The standard clichéd narrative of the so-called Scientific Revolution features the mathematisation of the sciences as a central element. Whilst it is in fact historically correct that a change in the status of mathematics and the development of new mathematical disciplines played a significant role in the evolution of the sciences, in particular those disciplines that came to be presented together under the term physics, this process actually began well before the seventeenth century, the traditional period assigned to the Scientific Revolution. 

A radical change in the status of mathematics and mathematicians took place in the time span between the High Middle Ages and the Early Modern period. It was not a sudden change but rather a gradual one over a couple of centuries. It was also not a linear progression but rather a stumbling series of changes in different areas. Different branches of mathematics progressed at different speeds, and leading practitioners, at times, questioned and even rejected the progress made by their predecessors. Beginning around fourteen hundred, it wasn’t until about seventeen hundred that mathematics had acquired the form and status that it enjoys today. 
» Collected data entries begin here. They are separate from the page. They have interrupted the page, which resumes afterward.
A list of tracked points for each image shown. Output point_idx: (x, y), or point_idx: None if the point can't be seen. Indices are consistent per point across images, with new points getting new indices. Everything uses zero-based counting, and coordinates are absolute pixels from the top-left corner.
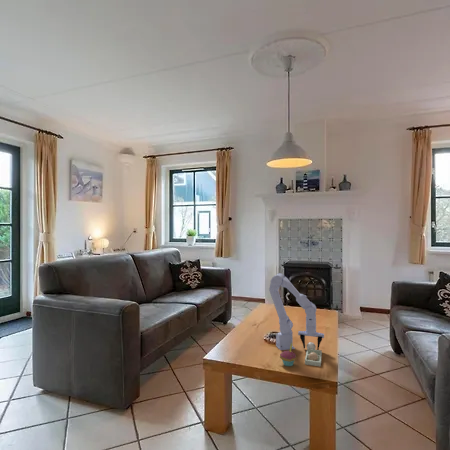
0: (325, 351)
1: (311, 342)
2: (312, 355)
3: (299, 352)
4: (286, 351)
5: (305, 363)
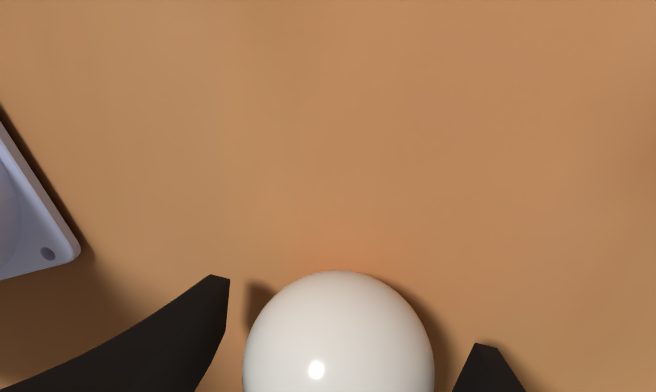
0: (632, 318)
1: None
2: None
3: None
4: None
5: None
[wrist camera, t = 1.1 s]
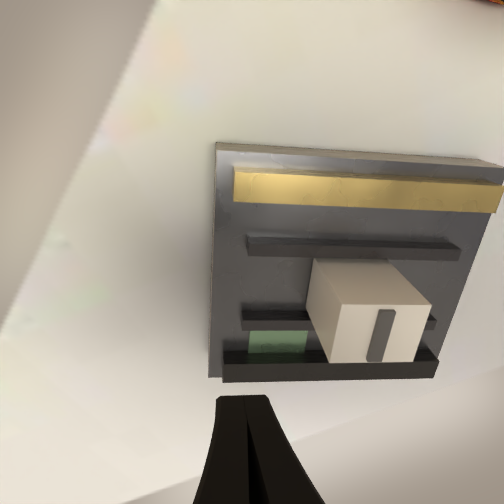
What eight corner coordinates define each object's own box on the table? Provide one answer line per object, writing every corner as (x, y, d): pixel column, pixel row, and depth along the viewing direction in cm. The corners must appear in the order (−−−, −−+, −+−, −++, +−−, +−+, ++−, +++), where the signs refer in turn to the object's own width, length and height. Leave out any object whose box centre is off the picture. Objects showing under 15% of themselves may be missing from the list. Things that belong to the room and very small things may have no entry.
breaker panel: (478, 159, 18) (525, 173, 16) (414, 350, 23) (441, 385, 21) (216, 142, 17) (217, 155, 14) (208, 352, 22) (208, 391, 19)
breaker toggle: (386, 258, 18) (434, 307, 14) (373, 307, 19) (415, 365, 15) (313, 257, 17) (343, 307, 13) (305, 307, 18) (330, 366, 15)
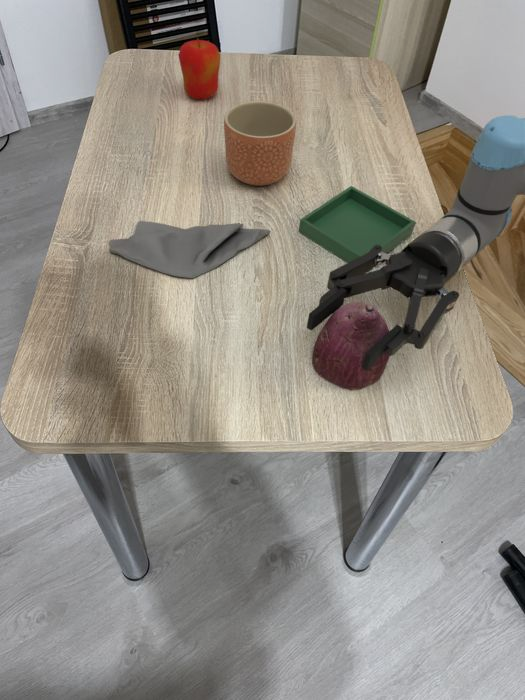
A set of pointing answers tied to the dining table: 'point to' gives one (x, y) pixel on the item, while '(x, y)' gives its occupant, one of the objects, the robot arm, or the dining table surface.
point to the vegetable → (350, 346)
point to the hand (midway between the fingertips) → (337, 341)
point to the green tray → (355, 225)
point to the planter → (259, 141)
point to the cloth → (184, 246)
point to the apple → (200, 68)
On the medieval European universities mathematics was sorely neglected. Although the quadrivium–arithmetic, geometry, music, astronomy– was nominally the second, advanced part of an undergraduate degree it was largely neglected in favour of the works of Aristotle. Arithmetic and music were taught on the basis of the texts from Boethius, which were extremely elementary. In theory geometry fared better being based on the Elements of Euclid, but on paper they only taught the first six of the thirteen books; a fact reflected in the fact that the early vernacular translation were also only the first six book. However, in fact many courses never got further than Book I. Astronomy should have fared better but the normal university course was based on the Sacrobosco’s De sphaera mundi (On the Sphere of the World) from the thirteenth century, a non-technical description of Ptolemaic astronomy. Outside of the universities, in the world of trade and commerce, people did their calculation on the abacus or counting board, using Roman numerals to record the results but not the calculations themselves.
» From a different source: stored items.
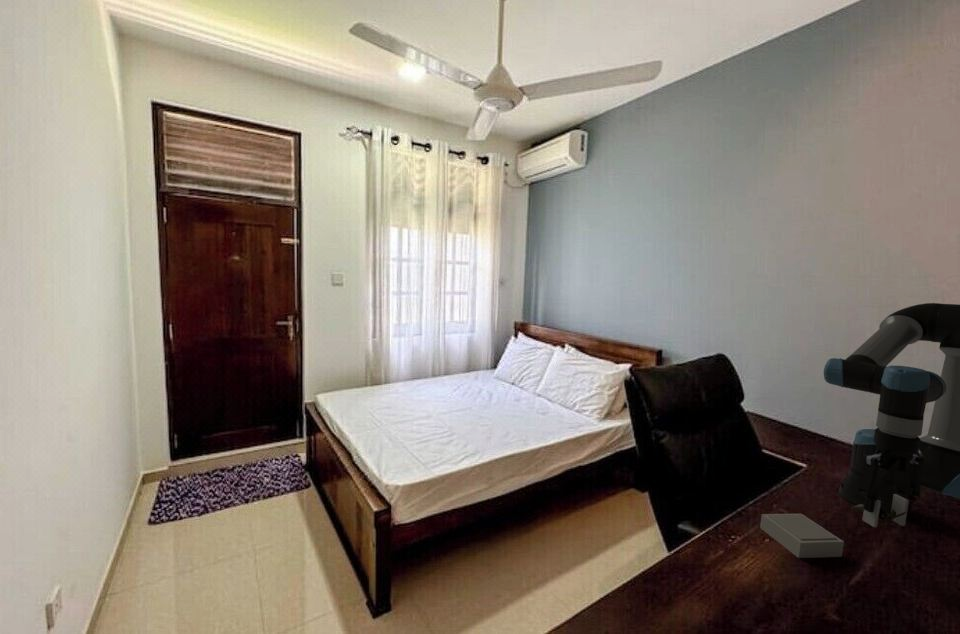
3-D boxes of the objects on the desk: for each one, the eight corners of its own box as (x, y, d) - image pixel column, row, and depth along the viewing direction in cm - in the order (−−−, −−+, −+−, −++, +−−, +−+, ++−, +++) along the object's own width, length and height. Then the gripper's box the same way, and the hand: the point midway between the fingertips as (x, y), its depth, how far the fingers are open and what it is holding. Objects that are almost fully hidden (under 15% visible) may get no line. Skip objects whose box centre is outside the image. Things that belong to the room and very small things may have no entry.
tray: (799, 527, 113) (801, 512, 113) (841, 556, 102) (844, 540, 101) (759, 527, 112) (761, 513, 112) (798, 558, 100) (800, 541, 100)
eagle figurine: (911, 524, 97) (877, 497, 106) (903, 503, 95) (869, 477, 104) (879, 537, 98) (847, 509, 107) (870, 516, 97) (839, 490, 105)
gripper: (915, 425, 101) (901, 512, 103) (844, 426, 98) (831, 515, 101) (953, 437, 93) (937, 531, 96) (877, 439, 91) (863, 534, 94)
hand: (883, 522), depth 99 cm, fingers closed on eagle figurine, 7 cm apart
The introduction of the Hindu-Arabic place value, decimal number system shows very clearly the very slow adoption process. In the twelfth century  an unknow translator translated al-Khwārizmī’s text on the system into Latin, where it became known by various names, today it is usually referred to as Algoritmi de Numero Indorum. Algorithmi being a corruption of his name and the source of the word algorithm. In the Middle Ages, algorism referred to doing arithmetic using the place value, decimal number system. This first introduction only found use on the universities in Computus, the calculation of the dates of Easter and the other moveable Church festivals.
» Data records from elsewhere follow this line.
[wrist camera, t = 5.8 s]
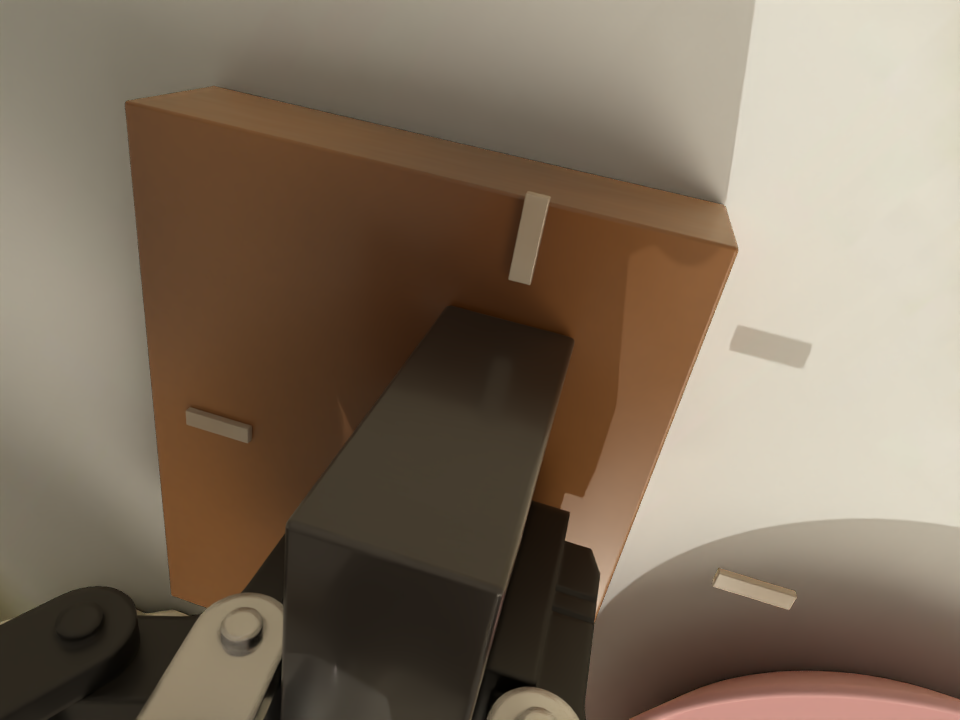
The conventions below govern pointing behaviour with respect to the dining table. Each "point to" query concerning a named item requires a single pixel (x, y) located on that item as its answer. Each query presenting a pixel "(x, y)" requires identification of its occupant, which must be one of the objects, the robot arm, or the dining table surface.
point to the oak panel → (393, 311)
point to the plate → (807, 699)
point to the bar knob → (419, 528)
Page from a Latin translation of Algoritmi de Numero Indorum, beginning with “Dixit algorizmi” Source: Wikimedia Commons

Outside of the universities people continued to use their counting boards and Roman numerals. The abacus or counting board is, of course, a material representation of the place value, decimal number system.

Gregor Reisch Margarita Philosophica 1508 Algorists vs. abacists, depicted in a sketch Source: Wikimedia Commons

The system was introduced a second time by Leonardo of Pisa (c. 1170–c. 1240-1250) in his Liber Abbaci(The Book of Calculation) in 1202. This time the system found more uptake but in the world of commercial arithmetic and not the world of mathematics and even there only slowly.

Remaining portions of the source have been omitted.